While early reviews for “Mr. Church” have been mixed, Murphy’s understated turn, which is the kind of surprising pivot that often stirs awards chatter, has drawn widespread praise.
“From the moment he first appears on the screen, people just accept that he’s the character,” said the film’s director, Bruce Beresford, who also directed 1989’s “Driving Miss Daisy,” to which “Mr. Church” has been compared. “He’s so commanding and so believable, you don’t think, ‘There’s Eddie, the famous comedian.’”
A private man
Like his introverted character in “Mr. Church,” Murphy – who lives in a sprawling mansion in the Hollywood Hills – fiercely guards his privacy.
“Just because I’m not at the awards shows and stuff, they think I’m reclusive,” Murphy said. “I’m out every day.” He pointed out that he recently had a baby – his ninth child – with girlfriend Paige Butcher. (His other children are from previous relationships.) “Recluses don’t be having babies at 55,” he cracked, deadpan.
Even if Murphy has not been entirely disengaged from Hollywood, though, in recent years the tectonic plates of the film industry have shifted beneath him.
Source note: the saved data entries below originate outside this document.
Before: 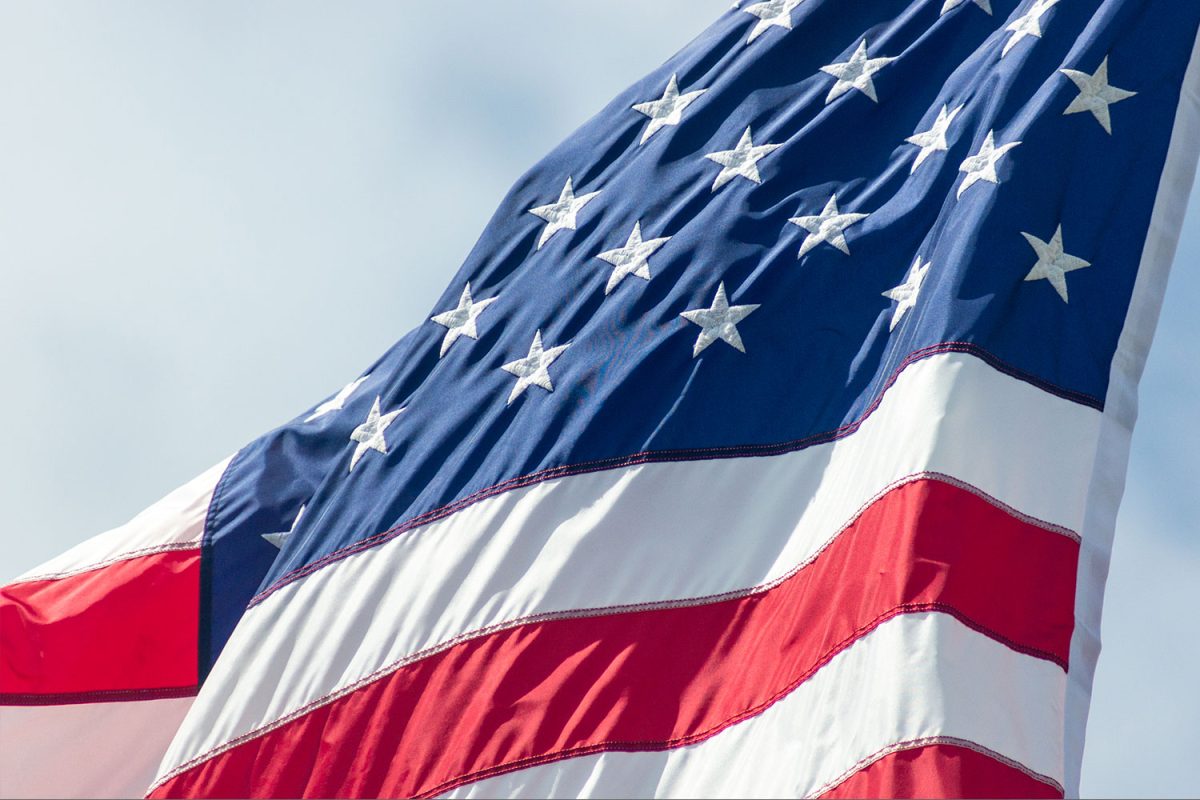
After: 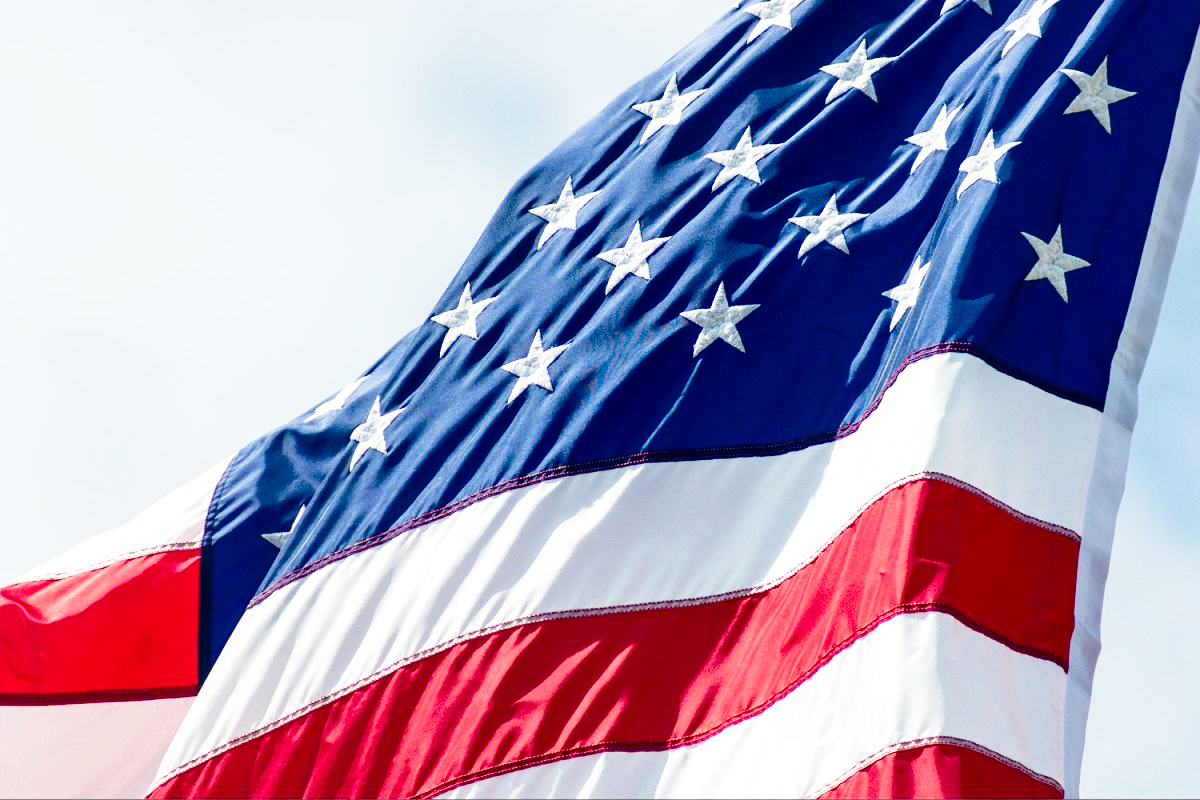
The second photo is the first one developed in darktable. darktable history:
contrast brightness saturation: contrast 0.134, brightness -0.24, saturation 0.148
levels: levels [0, 0.498, 0.996]
base curve: curves: ch0 [(0, 0) (0.028, 0.03) (0.121, 0.232) (0.46, 0.748) (0.859, 0.968) (1, 1)], preserve colors none
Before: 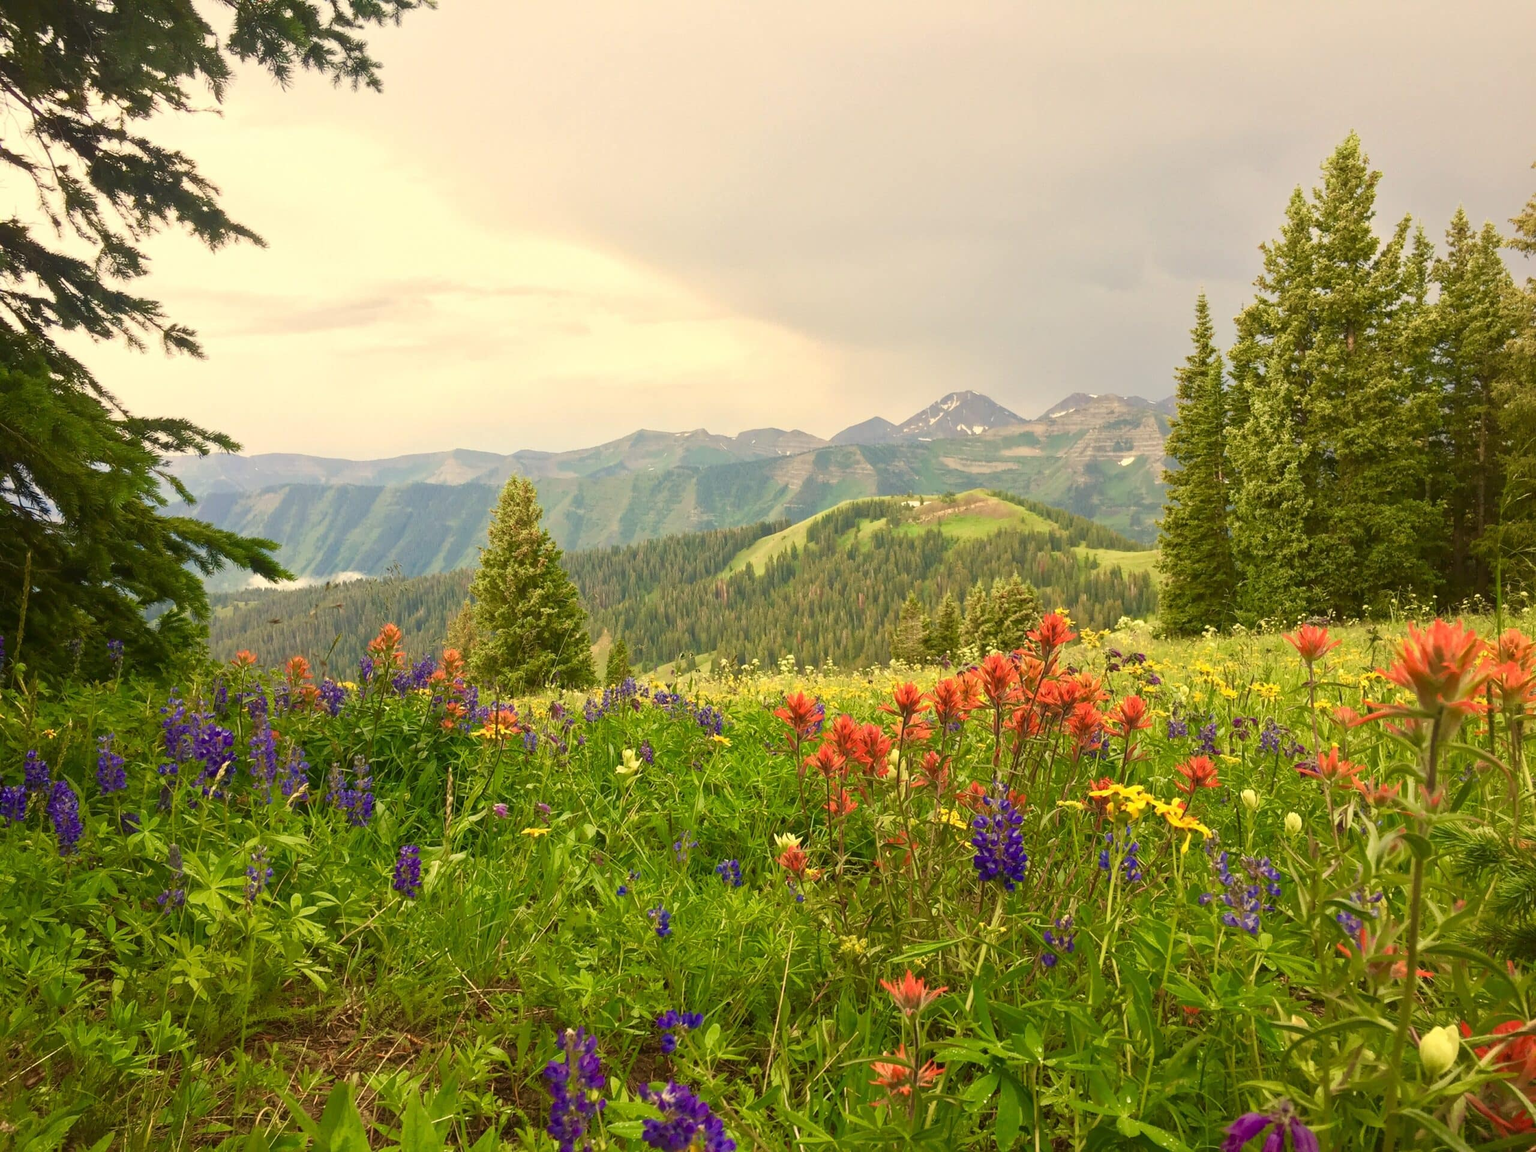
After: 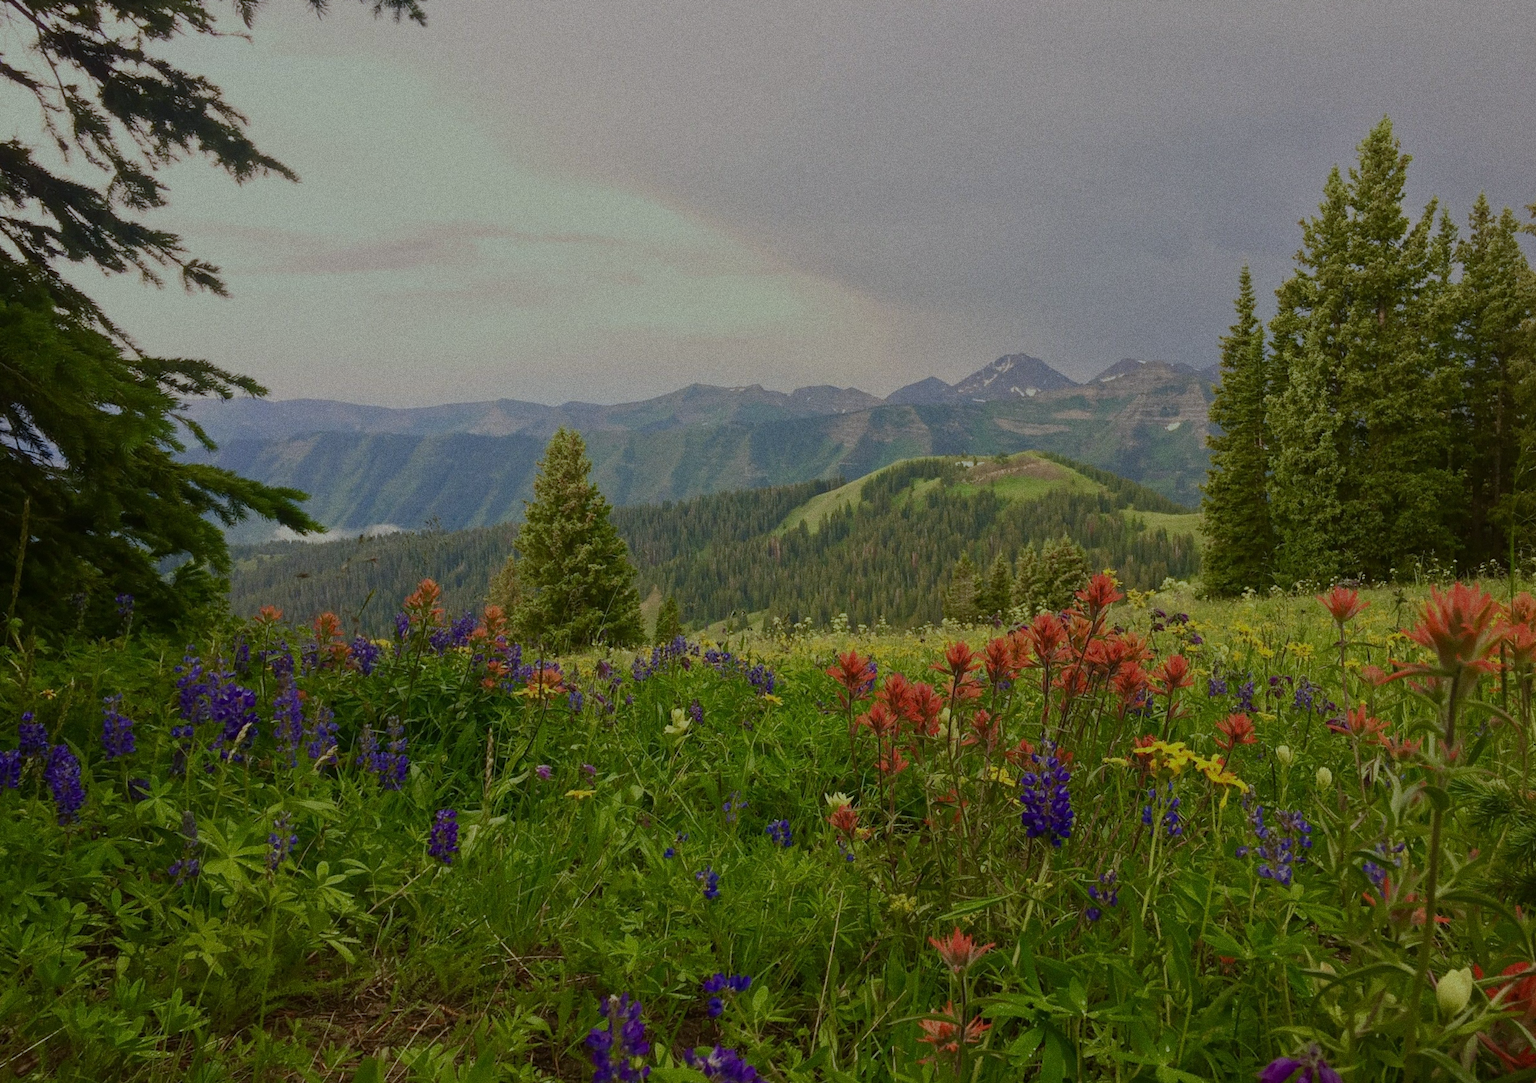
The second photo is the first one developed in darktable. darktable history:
rotate and perspective: rotation 0.679°, lens shift (horizontal) 0.136, crop left 0.009, crop right 0.991, crop top 0.078, crop bottom 0.95
grain: coarseness 0.09 ISO, strength 40%
white balance: red 0.948, green 1.02, blue 1.176
exposure: exposure -1.468 EV, compensate highlight preservation false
The era in which comedies were largely built around A-list stars like Murphy or Robin Williams or Jim Carrey has given way to one based more on concept-driven ensemble films.
“Right now visual effects have the mic,” Murphy said. “It used to be story was king, and for the first time ever story is not king. I remember my 16-year-old daughter was talking to her friend and he was telling her this long story. She goes, ‘I don’t want to know the story – just tell me what happened.’
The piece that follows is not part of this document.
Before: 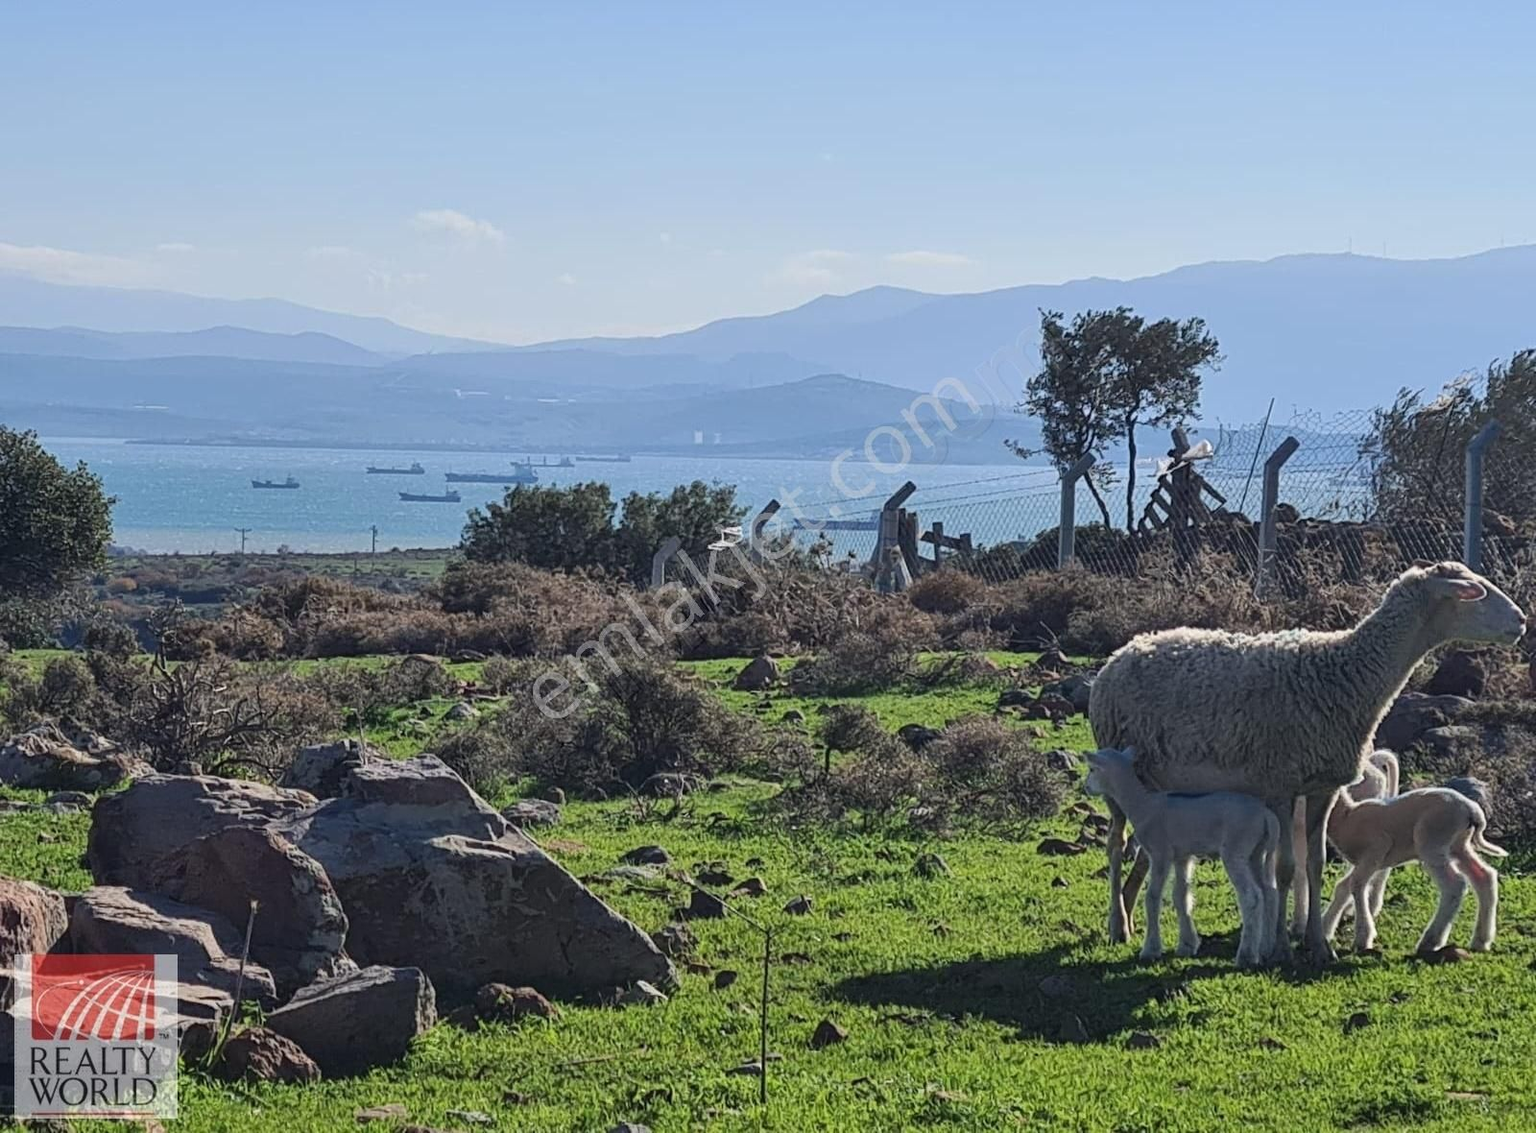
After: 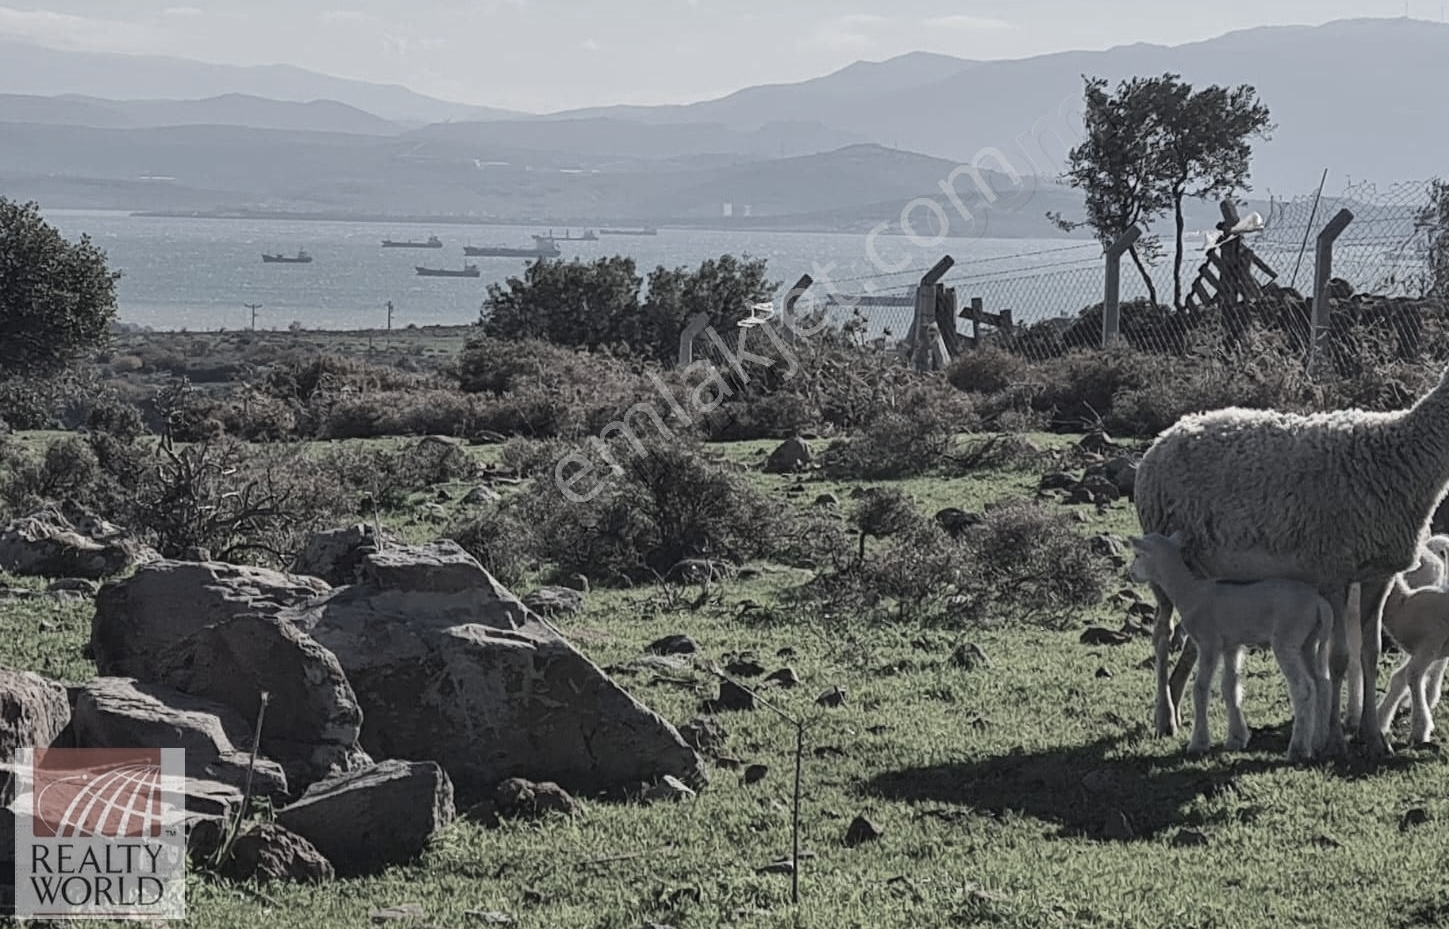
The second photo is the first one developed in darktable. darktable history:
color correction: saturation 0.3
crop: top 20.916%, right 9.437%, bottom 0.316%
“There are more options if you want to go to work, but the trick now is, how do you make that audience laugh? Everything is so extreme now. Did you ever see kids doing the fire challenge? They pour nail polish remover on themselves and they set themselves on fire on the computer. I’m like, ‘How do you entertain this person?’ The audience is part of the show now.”
Fairly or not, Murphy has been criticized over the years for not being willing enough to go out of his own comfort zone. After his potentially career-redefining turn in “Dreamgirls,” some saw his return to broad comedies as a kind of retreat.
In the meantime, Murphy says he is finally getting ready to do something he hasn’t done for nearly 30 years: stand in front of a live audience at a comedy club and tell jokes. Despite all the success he’s had over the intervening decades – or perhaps because of it – going back to the world of standup, where he began his career, is a terrifying prospect.
“At first I was horrified at the idea of it,” Murphy said. “It was like, ‘Oh, I’m getting back up there again – how am I going to write material?’ But right now I’m like, ‘In January, I’m going to go back to the club and start working on my ‘act.’ That’s the last thing I said.”
He paused and let out a self-deprecating laugh. “But I said that last January.”